Red Sox officials announced earlier this year the team’s plan to stay put in Fenway Park, baseball’s oldest and smallest stadium.
Those plans anticipated some public financing to improve streets and sidewalks around the stadium and to build one or more garages and a new train station at Yawkey Way.
The spending plan, which could be approved by the full House as early as Tuesday, includes $12.5 million for “critical roadway and streetscape improvements to the Sears Rotary, Ipswich Street, Maitland Street and Yawkey Way.” Fenway Park borders Yawkey Way.
The $7 million for judges would increase the yearly pay from $112,777 to about $130,000. The salaries for court clerks and county sheriffs are tied to the judges’ pay. Court clerks make 80 percent of the trial court judge’s salary.

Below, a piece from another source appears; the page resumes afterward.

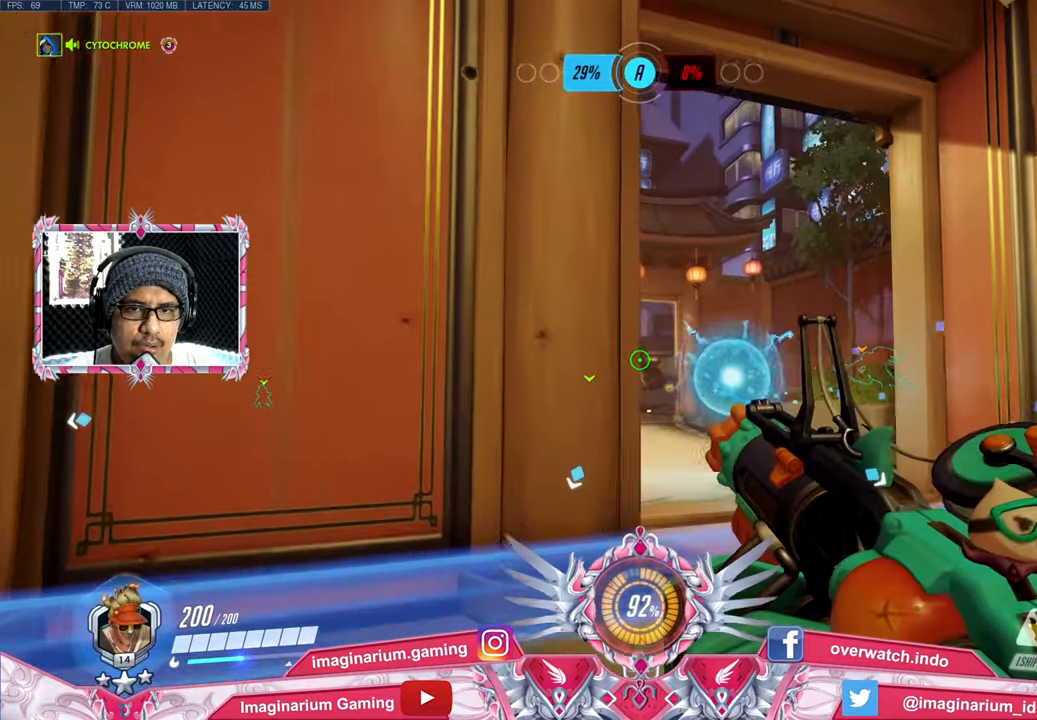
{"keys": ["d", "s"], "mouse": ["left"], "events": [[34, "a", "up"], [184, "d", "down"]]}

The state’s 370 judges had been seeking a raise of about $34,000 a year, or 30 percent, which would have given them an annual salary of about $146,000.
The Massachusetts Judges Conference, a lobbying group, says the pay rate for Massachusetts judges ranks 46th in the nation when adjusted for cost of living.
The 15 percent pay hike takes effect next year, according to House Ways and Means Committee Chairman Robert DeLeo. The committee members approved the spending plan on Friday.
The budget also includes: $55 million for local road projects; $20 million for low-income fuel assistance programs; $25 million for lawyers representing poor defendants; and $5 million for sea wall repairs.